◆ **What to produce**
Repeat exactly, and only, the lines of the entries below from the one with "合作实行项目式教学，即大一大二完成通识课程和" through the one with "专业基础课程学习，大三大四开始将企业项目引入", both ends included.

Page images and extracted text
Segment Open

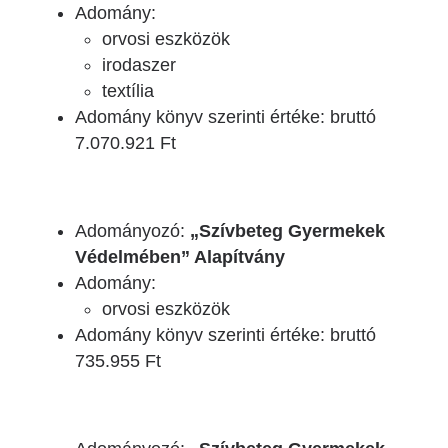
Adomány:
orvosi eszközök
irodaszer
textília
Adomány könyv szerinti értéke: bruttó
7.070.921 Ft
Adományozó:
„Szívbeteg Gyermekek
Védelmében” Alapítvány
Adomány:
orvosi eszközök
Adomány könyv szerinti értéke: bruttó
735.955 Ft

Segment Closed
Segment Open

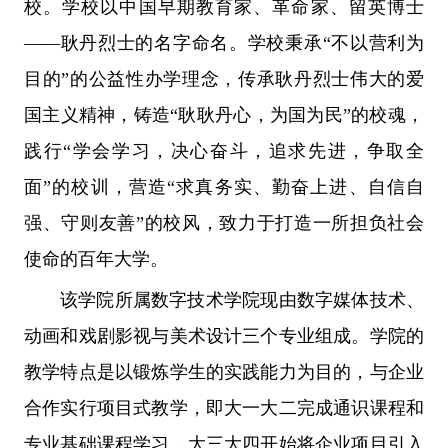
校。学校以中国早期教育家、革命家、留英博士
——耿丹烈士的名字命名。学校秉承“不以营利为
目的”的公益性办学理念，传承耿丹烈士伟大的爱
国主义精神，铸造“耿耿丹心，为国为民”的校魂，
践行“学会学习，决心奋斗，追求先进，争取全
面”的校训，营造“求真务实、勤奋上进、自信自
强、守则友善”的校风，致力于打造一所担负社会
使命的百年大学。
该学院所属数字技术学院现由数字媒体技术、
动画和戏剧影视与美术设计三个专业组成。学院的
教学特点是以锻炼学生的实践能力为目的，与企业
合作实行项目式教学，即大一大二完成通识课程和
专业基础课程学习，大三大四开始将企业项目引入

Segment Closed

◆ **Reply**
合作实行项目式教学，即大一大二完成通识课程和
专业基础课程学习，大三大四开始将企业项目引入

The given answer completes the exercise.